Structured page parsing data
# # # # #
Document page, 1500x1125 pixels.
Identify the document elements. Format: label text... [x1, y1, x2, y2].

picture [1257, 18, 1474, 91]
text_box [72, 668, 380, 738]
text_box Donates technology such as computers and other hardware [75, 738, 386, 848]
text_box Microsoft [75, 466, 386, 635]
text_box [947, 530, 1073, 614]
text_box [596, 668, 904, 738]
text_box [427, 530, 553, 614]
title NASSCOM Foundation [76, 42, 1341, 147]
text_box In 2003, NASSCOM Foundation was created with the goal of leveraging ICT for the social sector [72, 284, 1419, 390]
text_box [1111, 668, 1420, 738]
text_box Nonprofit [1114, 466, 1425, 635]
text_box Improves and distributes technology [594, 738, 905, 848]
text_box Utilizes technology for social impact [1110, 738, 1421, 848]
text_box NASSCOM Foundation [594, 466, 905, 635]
# # # # #
# THE TASK
Write out every line, unchanged, from the one containing "Identify the document" through the closing line of the data.

# SOLUTION FOR THIS TASK
Identify the document elements. Format: label text... [x1, y1, x2, y2].

picture [1257, 18, 1474, 91]
text_box [72, 668, 380, 738]
text_box Donates technology such as computers and other hardware [75, 738, 386, 848]
text_box Microsoft [75, 466, 386, 635]
text_box [947, 530, 1073, 614]
text_box [596, 668, 904, 738]
text_box [427, 530, 553, 614]
title NASSCOM Foundation [76, 42, 1341, 147]
text_box In 2003, NASSCOM Foundation was created with the goal of leveraging ICT for the social sector [72, 284, 1419, 390]
text_box [1111, 668, 1420, 738]
text_box Nonprofit [1114, 466, 1425, 635]
text_box Improves and distributes technology [594, 738, 905, 848]
text_box Utilizes technology for social impact [1110, 738, 1421, 848]
text_box NASSCOM Foundation [594, 466, 905, 635]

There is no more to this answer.